The new development won’t be on the hook for any of the improvements, however, according to DOT’s Woodard. The road was already inadequate; while Carolina West Apartments might make it worse, they can’t be solely responsible for fixing it.

 “We can’t really ask them to come in and create improvements for a deficiency that was already there,” Woodard said.

DOT sometimes requires minor improvements of a developer if their project will disrupt traffic flows, like a turn lane.

To see a full slate of upgrades Ledbetter Road will have to beat out other future road projects through DOT’s ranking system, a joint process that considers technical analysis of road needs plus local community input.

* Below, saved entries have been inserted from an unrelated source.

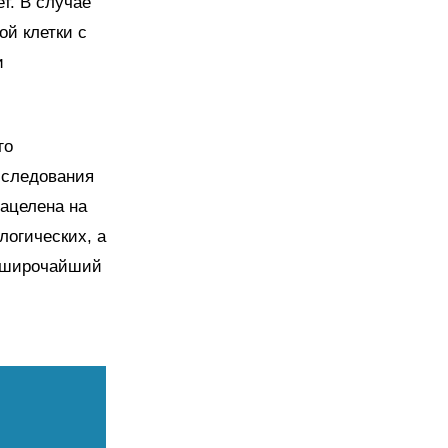
ет. В случае
ой клетки с
и
го
бследования
нацелена на
логических, а
ь широчайший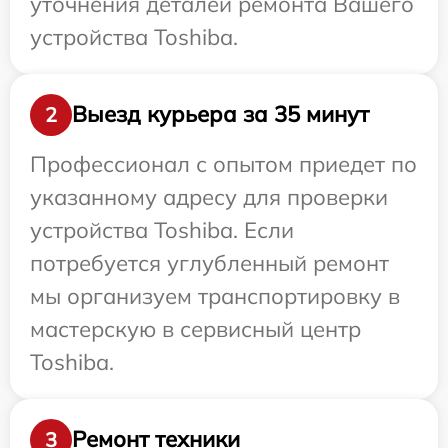
уточнения деталей ремонта Вашего
устройства Toshiba.
Выезд курьера за 35 минут
2
Профессионал с опытом приедет по
указанному адресу для проверки
устройства Toshiba. Если
потребуется углубленный ремонт
мы организуем транспортировку в
мастерскую в сервисный центр
Toshiba.
Ремонт техники
3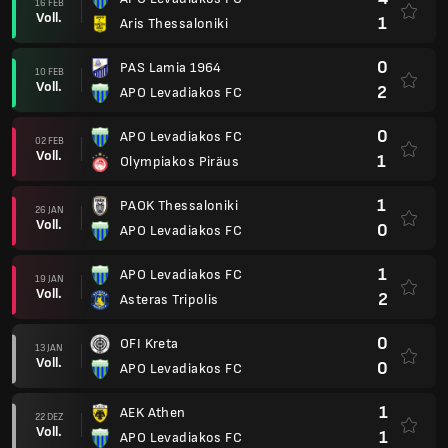
16 FEB
Voll.
1
Aris Thessaloniki
0
PAS Lamia 1964
10 FEB
Voll.
2
APO Levadiakos FC
0
APO Levadiakos FC
02 FEB
Voll.
1
Olympiakos Piräus
1
PAOK Thessaloniki
26 JAN
Voll.
0
APO Levadiakos FC
1
APO Levadiakos FC
19 JAN
Voll.
2
Asteras Tripolis
0
OFI Kreta
13 JAN
Voll.
0
APO Levadiakos FC
1
AEK Athen
22 DEZ
Voll.
1
APO Levadiakos FC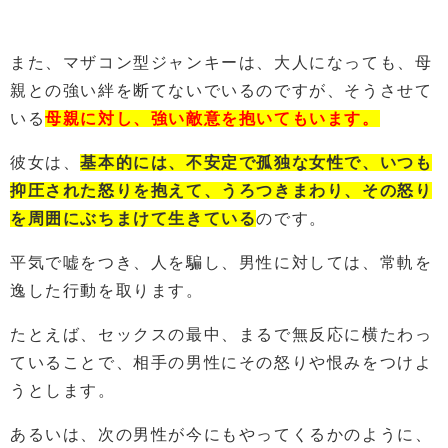
また、マザコン型ジャンキーは、大人になっても、母
親との強い絆を断てないでいるのですが、そうさせて
いる
母親に対し、強い敵意を抱いてもいます。
彼女は、
基本的には、不安定で孤独な女性で、いつも
抑圧された怒りを抱えて、うろつきまわり、その怒り
を周囲にぶちまけて生きている
のです。
平気で嘘をつき、人を騙し、男性に対しては、常軌を
逸した行動を取ります。
たとえば、セックスの最中、まるで無反応に横たわっ
ていることで、相手の男性にその怒りや恨みをつけよ
うとします。
あるいは、次の男性が今にもやってくるかのように、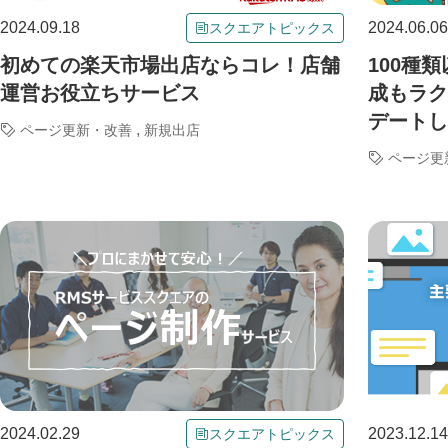
2024.09.18
2024.06.06
スクエアトピックス
初めての楽天市場出店ならコレ！店舗
100種
運営お役立ちサービス
成もラク
デートし
,
ページ更新・改善
新規出店
ページ更
2024.02.29
2023.12.14
スクエアトピックス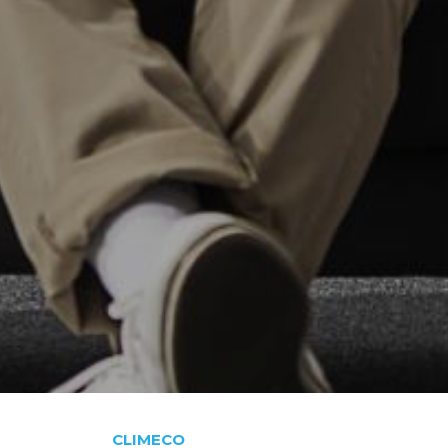
CLIMECO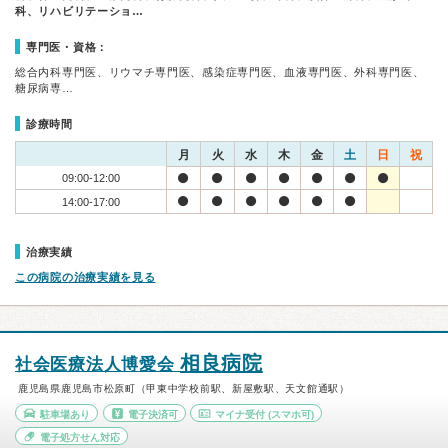
科、リハビリテーショ…
専門医・資格：
総合内科専門医、リウマチ専門医、感染症専門医、血液専門医、外科専門医、
糖尿病専…
診療時間
月
火
水
木
金
土
日
祝
09:00-12:00
14:00-17:00
治療実績
この病院の治療実績を見る
相良病院
社会医療法人博愛会
鹿児島県鹿児島市松原町（甲東中学校前駅、新屋敷駅、天文館通駅）
駐車場あり
電子決済可
マイナ受付
(スマホ可)
電子処方せん対応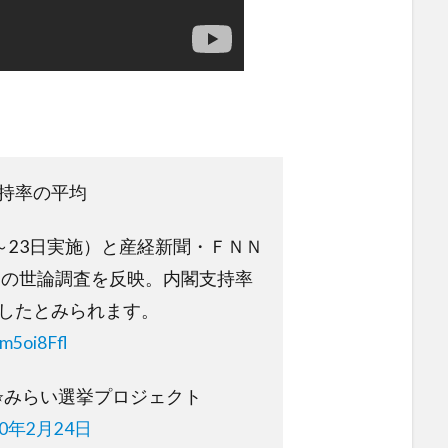
持率の平均
1～23日実施）と産経新聞・ＦＮＮ
施）の世論調査を反映。内閣支持率
したとみられます。
Tm5oi8Ffl
) ⭐みらい選挙プロジェクト
20年2月24日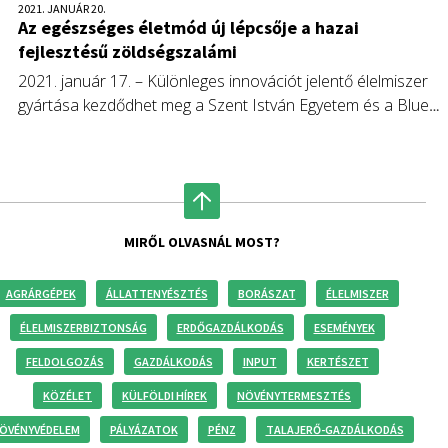
2021. JANUÁR 20.
Az egészséges életmód új lépcsője a hazai
fejlesztésű zöldségszalámi
2021. január 17. – Különleges innovációt jelentő élelmiszer
gyártása kezdődhet meg a Szent István Egyetem és a Blue
Seven Group Zrt. szoros együttműködése révén. Nemcsak a
vegetáriánusok, de a húsevők számára is a boldog és
egészséges életmód záloga lehet.
MIRŐL OLVASNÁL MOST?
AGRÁRGÉPEK
ÁLLATTENYÉSZTÉS
BORÁSZAT
ÉLELMISZER
ÉLELMISZERBIZTONSÁG
ERDŐGAZDÁLKODÁS
ESEMÉNYEK
FELDOLGOZÁS
GAZDÁLKODÁS
INPUT
KERTÉSZET
KÖZÉLET
KÜLFÖLDI HÍREK
NÖVÉNYTERMESZTÉS
ÖVÉNYVÉDELEM
PÁLYÁZATOK
PÉNZ
TALAJERŐ-GAZDÁLKODÁS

Although not a perfect system, Woodard said it’s a way to work with the resources available. 

“There’s a finite amount of funding,” Woodard said. “The intent is to take that funding and spend it on the best projects we can.”

Thus far, Ledbetter Road hasn’t made it on the list. But with the new apartments coming as early as fall 2014 and the amount of discontent displayed by Cullowhee residents, Woodard said the DOT is giving the road another look. It will draw up a prototype for improvements to Ledbetter Road and the road it empties onto, Monteith Gap Road. But that doesn’t guarantee it will be selected as one of the top projects in January, when the next cycle of road funding begins.

 

 

Pushing the boundaries

The controversy over Western Carolina Apartments embodies the dilemma the community of Cullowhee as a whole is faced with — a dense university population expanding into what was once an undeveloped rural area.

WCU broke enrollment records last fall with 9,600 students. Of those, more than 7,500 were enrolled in at least one Cullowhee-based class.

WCU’s on-campus residence halls have a total of 4,000 or so beds — and they were all full.

That’s led off-campus developers to swoop in to capture the student market, or steal the market from existing apartments that can’t compete with the high-end amenities newer housing complexes offer. 

WCU has no plans to build more dorms or housing in the near future — due both to space limitations and budget constraints — making private housing developers the only players in the game.

“There is opportunity for off-campus developers to help address that need,” said Sam Miller, WCU vice chancellor for student affairs. “Residence halls are very expensive to build and wouldn’t it be better for the long term to upgrade classrooms and laboratories?”

Meanwhile, as off-campus housing expands, alternative transportation in Cullowhee is either non-existent, or not ideal.

Just last week, construction began on a sidewalk linking the main campus to the university’s Millennial Campus and its new Health and Human Sciences Building. The hope is that students will now have the option of safely walking the three-fourths of a mile from the main campus along Little Savannah Road, but the sidewalk will stand as one of the few in Cullowhee off campus.

“The inside portion of the university has a lot of sidewalks,” N.C. Department of Transportation District Engineer Jonathan Woodard said. “But as it starts to expand out into an area that was more a rural area before, the needs for transportation is expanding with it.”

Community members have been pushing for a sidewalk between campus and the old Cullowhee business district. But the DOT, university and community advocates haven’t figured out a solution for who would maintain the stretch of sidewalk beyond the campus limits. The DOT doesn’t want to, nor does the university, and as yet, no other entity has emerged to make it a reality.